> _Prompt 1_
From the navigation mesh homework below, write out the passage starting at "A navigation mesh is a means" and ending at "a hull boundary.".
> _Prompt 2_
Continue the navigation mesh homework below from the point where it stops, before the records.

--- BEGIN Source extract ---

Homework 3: Navigation Mesh Generation Solution

Description

One of the main uses of artificial intelligence in games is to perform path planning, the search for a sequence of movements through the virtual environment that gets an agent from one location to another without running into any obstacles. For now we will assume static obstacles. In order for an agent to engage in path planning, there must be a topography for the agent to traverse that is represented in a form that can be efficiently reasoned about.

 

Grid topologies discretize the environment and assumes an agent can be in one discrete cell or another. However, for many games such as 1st-person shooters, a more continuous model of space is beneficial. Depending on the granularity of the grid, a lot of space around obstacles becomes inaccessible in grid-based approaches. Finally, grids result in unnecessarily large number of path transitions.

 

A path network is a set of path nodes and edges that facilitates obstacle avoidance. The path network discretizes a continuous space into a small number of points and edges that allow transitions between points. However, unlike a grid topology, a path network does not require the agent to be at one of the path nodes at all times. The agent can be at any point in the terrain. When the agent needs to move to a different location and an obstacle is in the way, the agent can move to the nearest path node accessible by straight-line movement and then find a path through the edges of the path network to another path node near to the desired destination.

 

 

 

A navigation mesh is a means to automatically identify points at which to place path nodes. A navigation mesh is a set of convex hulls (polygons) overlaid on an environment such that the area within each hull is guaranteed to be obstacle-free. Note the relatively small number of convex hulls needed to map out navigable areas in the figure below. The convexity of the hulls is important because an agent within the area of a hull can move to any other point within the hull without crossing a hull boundary.

--- END Source extract ---
--- BEGIN Extracted entries ---

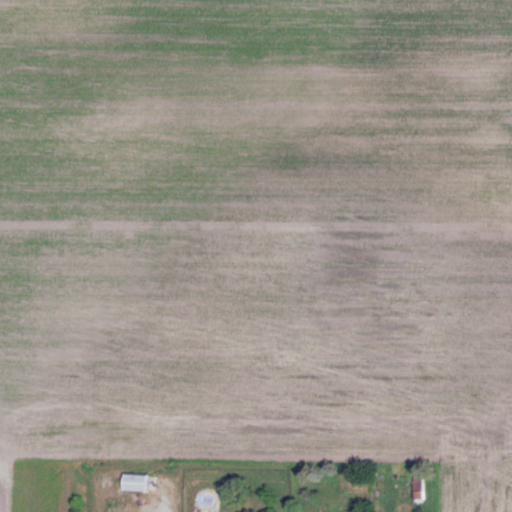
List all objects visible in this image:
building: (132, 484)
building: (416, 491)
building: (364, 511)
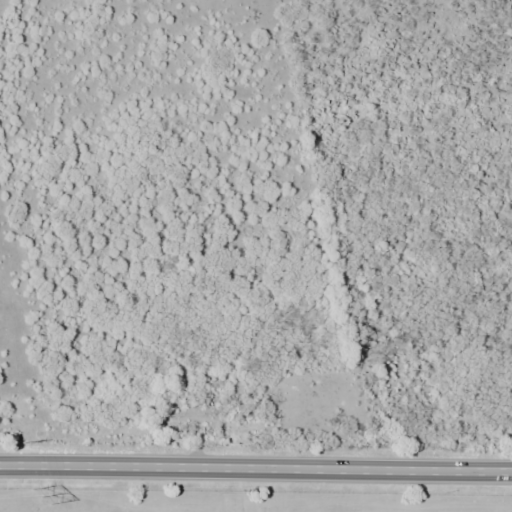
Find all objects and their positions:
road: (256, 468)
power tower: (42, 499)
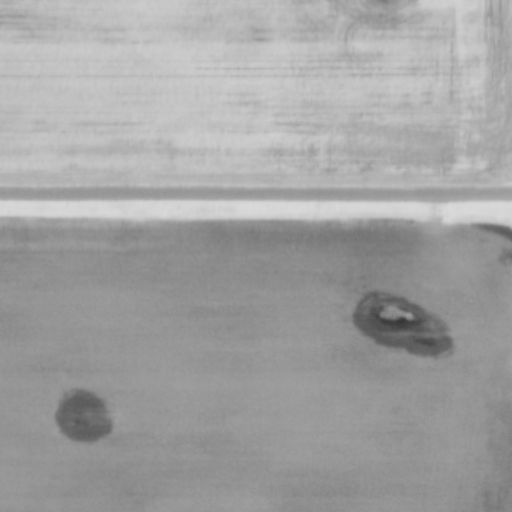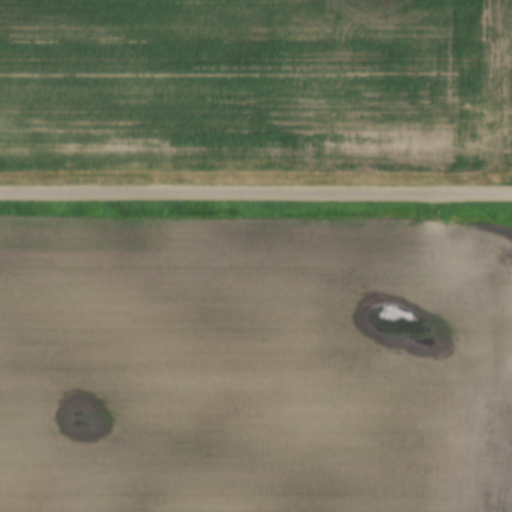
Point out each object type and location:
road: (256, 195)
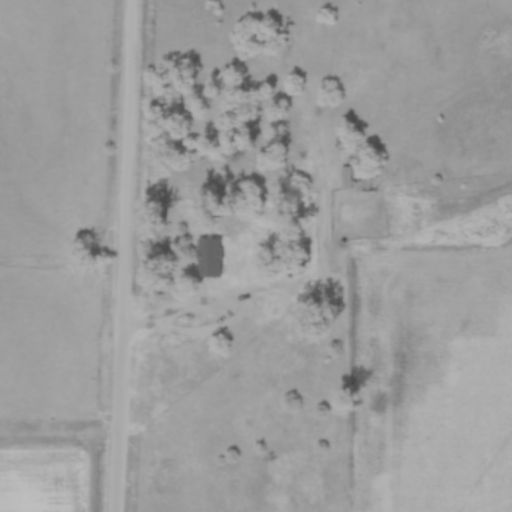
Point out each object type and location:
building: (359, 175)
road: (122, 256)
building: (210, 256)
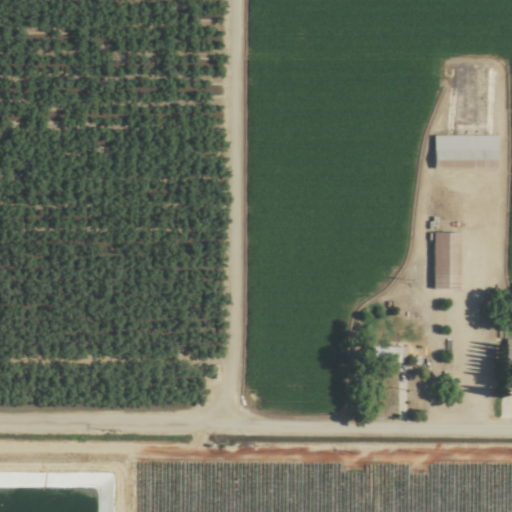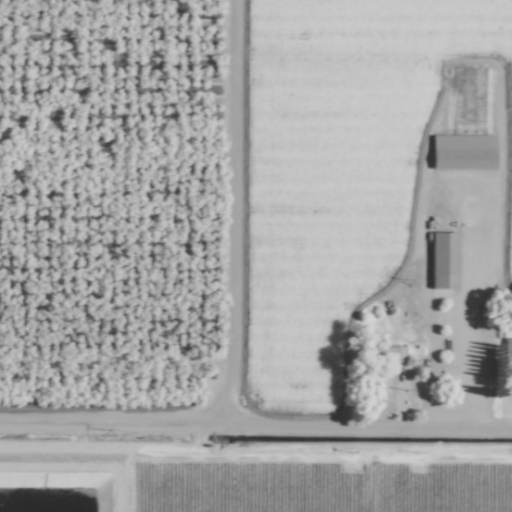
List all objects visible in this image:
building: (459, 147)
road: (233, 213)
building: (439, 259)
building: (507, 350)
building: (506, 356)
road: (256, 426)
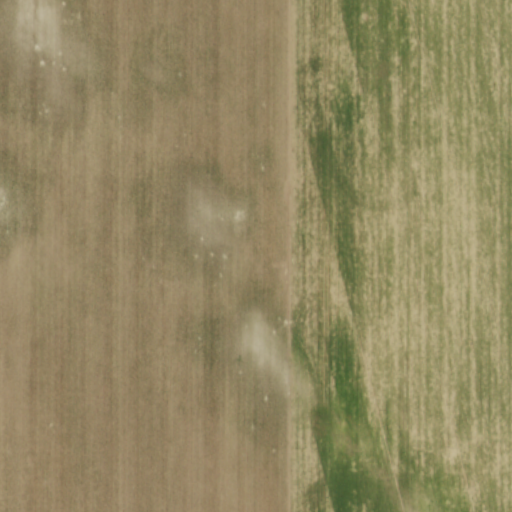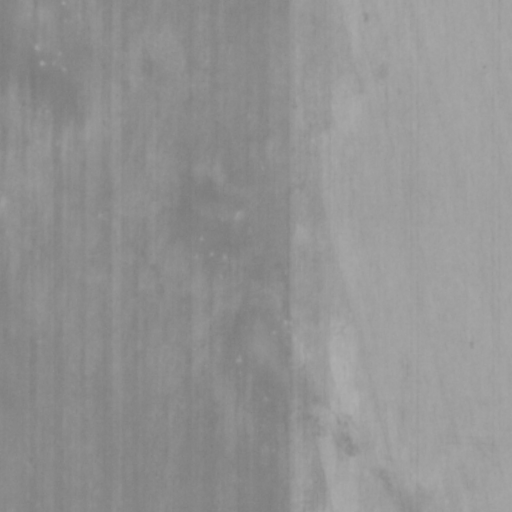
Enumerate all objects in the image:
crop: (256, 256)
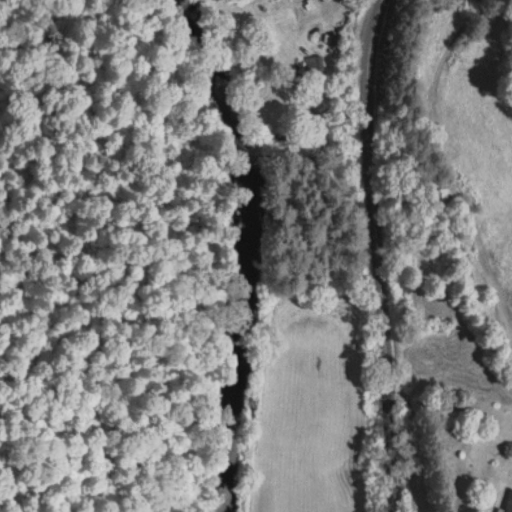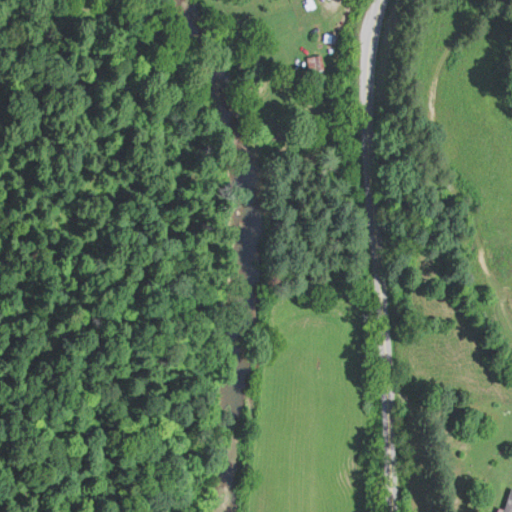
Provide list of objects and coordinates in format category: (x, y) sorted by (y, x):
building: (313, 61)
road: (380, 255)
building: (508, 501)
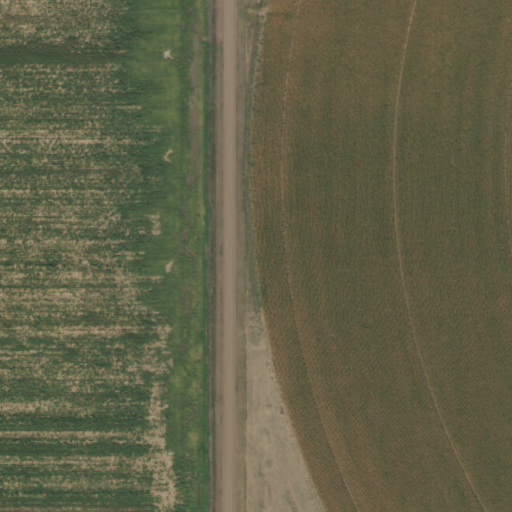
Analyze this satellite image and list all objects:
road: (232, 256)
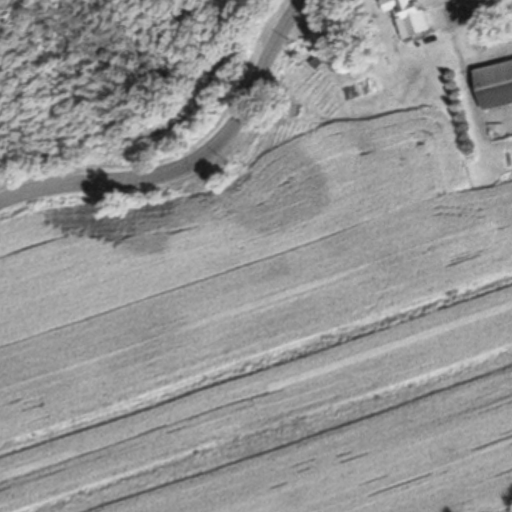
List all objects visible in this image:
building: (404, 7)
road: (473, 8)
building: (410, 12)
building: (498, 14)
building: (503, 33)
building: (495, 83)
building: (497, 92)
road: (194, 162)
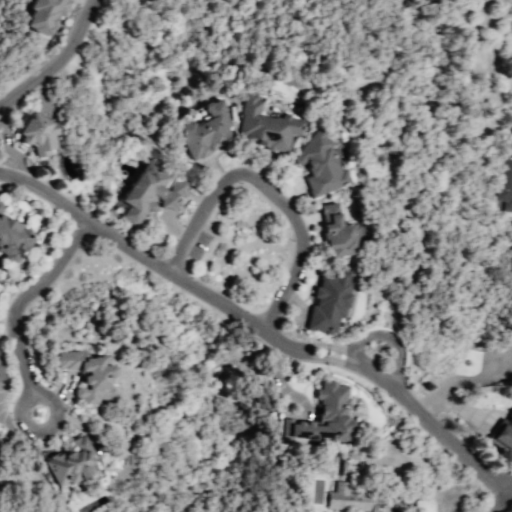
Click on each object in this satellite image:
building: (44, 13)
building: (44, 15)
road: (53, 59)
building: (262, 125)
building: (265, 125)
building: (198, 129)
building: (205, 130)
building: (39, 133)
building: (30, 135)
building: (319, 164)
building: (314, 168)
building: (504, 180)
building: (507, 182)
road: (270, 188)
building: (171, 190)
building: (151, 192)
building: (132, 194)
building: (326, 231)
building: (335, 231)
building: (12, 238)
building: (8, 245)
parking lot: (194, 250)
road: (162, 267)
road: (22, 299)
building: (325, 301)
building: (328, 301)
building: (510, 337)
road: (388, 340)
building: (1, 374)
building: (87, 374)
building: (81, 377)
road: (424, 411)
building: (322, 416)
building: (316, 418)
road: (53, 421)
building: (502, 434)
building: (500, 437)
building: (71, 462)
building: (65, 464)
building: (355, 499)
building: (348, 501)
road: (505, 504)
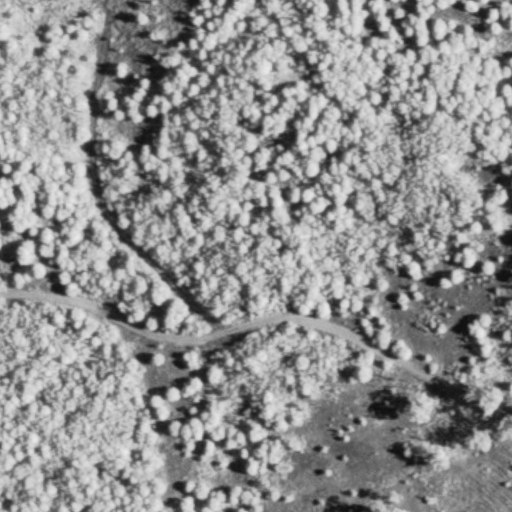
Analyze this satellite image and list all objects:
road: (91, 185)
road: (269, 322)
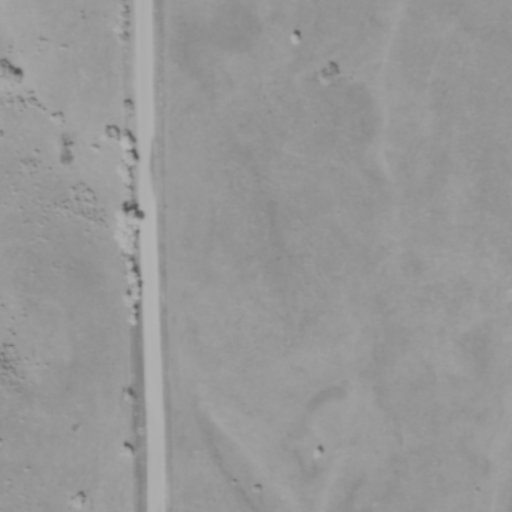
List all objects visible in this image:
road: (145, 256)
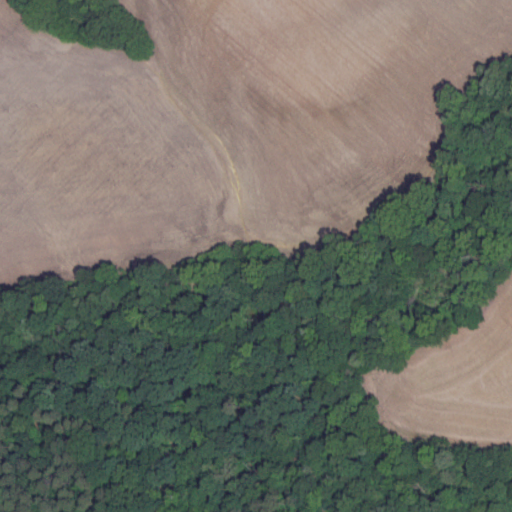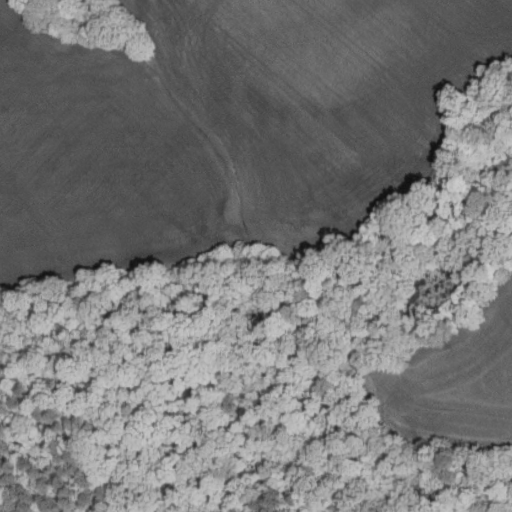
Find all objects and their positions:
crop: (221, 124)
crop: (453, 379)
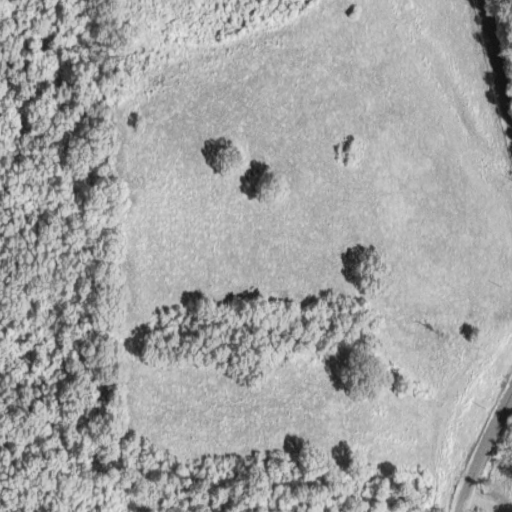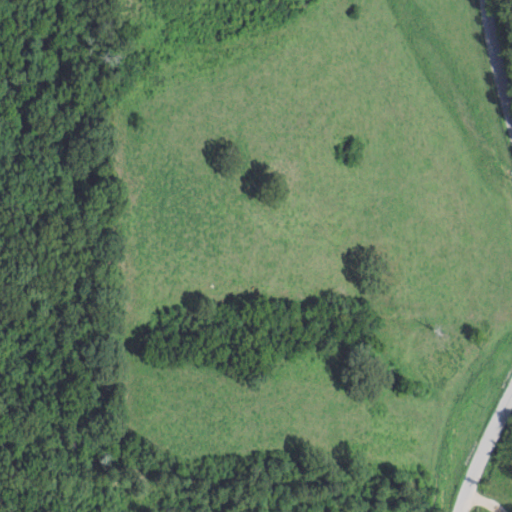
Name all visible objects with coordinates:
road: (506, 261)
road: (481, 501)
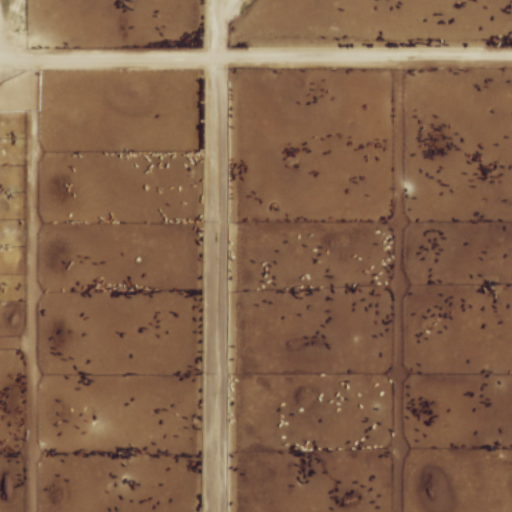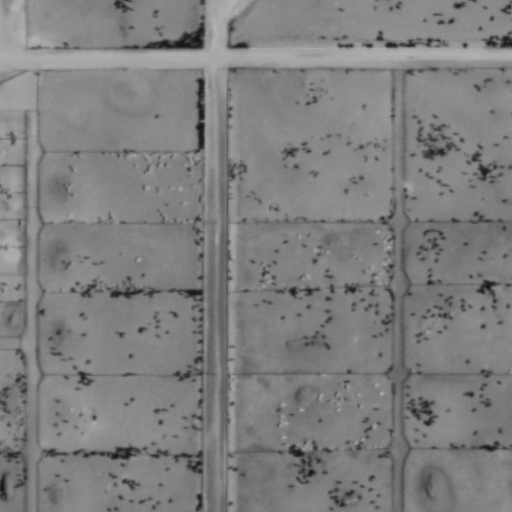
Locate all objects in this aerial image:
road: (220, 1)
road: (255, 60)
road: (218, 256)
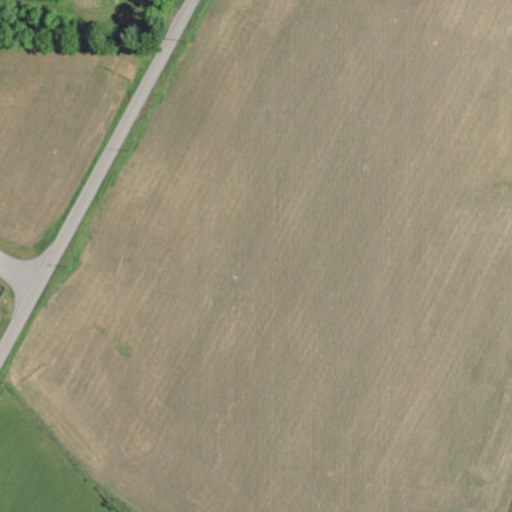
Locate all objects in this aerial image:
road: (98, 179)
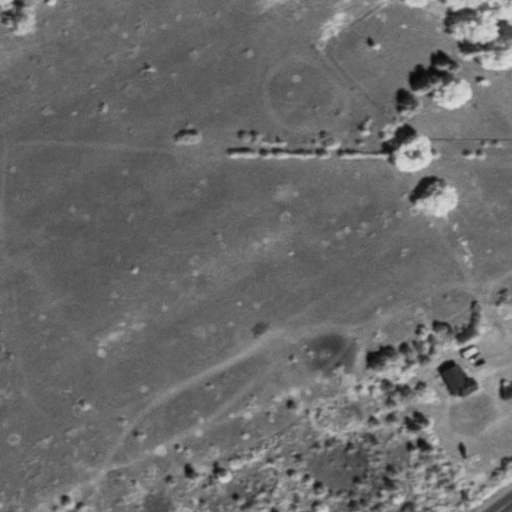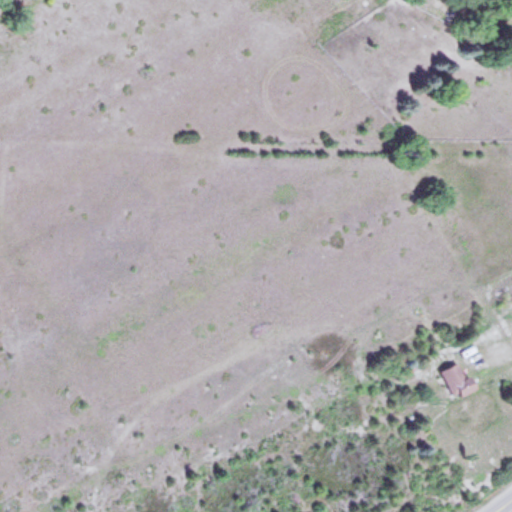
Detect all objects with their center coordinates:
building: (456, 377)
building: (473, 407)
road: (504, 506)
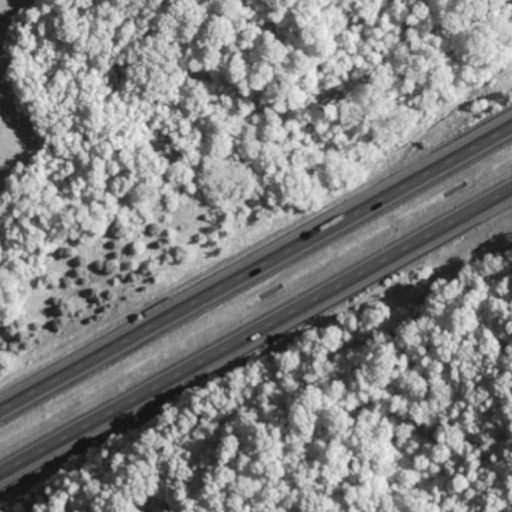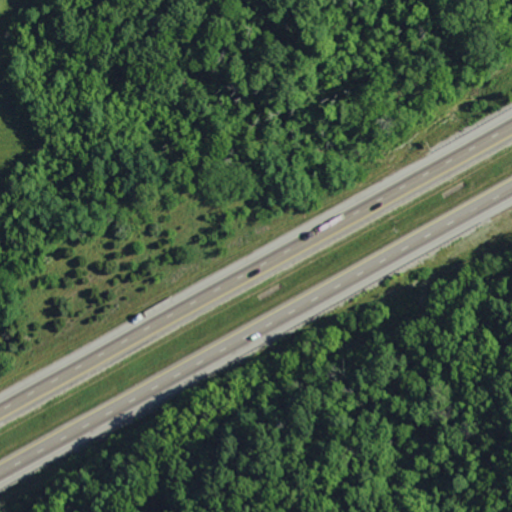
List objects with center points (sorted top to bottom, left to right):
road: (257, 266)
road: (256, 338)
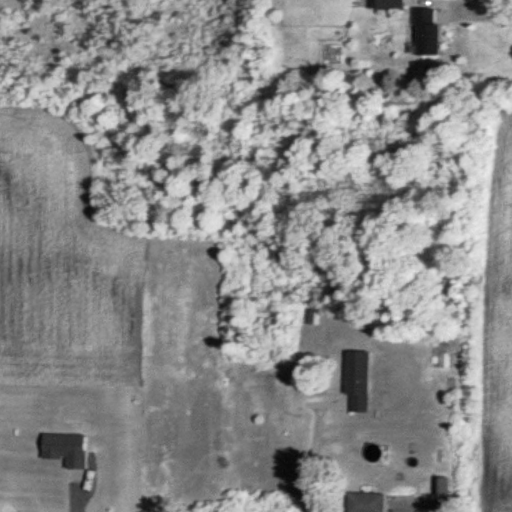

--- END Extracted entries ---

> _Exercise answer 1_
A navigation mesh is a means to automatically identify points at which to place path nodes. A navigation mesh is a set of convex hulls (polygons) overlaid on an environment such that the area within each hull is guaranteed to be obstacle-free. Note the relatively small number of convex hulls needed to map out navigable areas in the figure below. The convexity of the hulls is important because an agent within the area of a hull can move to any other point within the hull without crossing a hull boundary.

> _Exercise answer 2_
 

 

Furthermore, when two convex hulls are adjacent to each other (i.e., they share an edge), that edge can be thought of as a “portal”—an invisible door—from one safe navigation region to another. Connecting adjacent convex hulls into a network of safe passages results in a path node network through which an agent can travel between any two points in the environment without fear of collision. That is, a navigation mesh can be used to automatically place path nodes throughout a game map. The resulting network of path nodes creates a super-highway by which an agent can move from any safe area to any other safe area.

 

There are many ways to convert a navigation mesh into a path node network. In the figure below, I have chosen to place path nodes at the center points of each portal and to generate edges between nodes that are on the same convex hull. This keeps the number of nodes and edges low and ensures that the paths are far away from obstacles. It does create a bit of inefficiency since the path network may take the agent a little bit out of its way. However, there are opportunities to “smooth” the path by taking shortcuts or cutting corners, resulting in conservative but naturalistic-looking navigation.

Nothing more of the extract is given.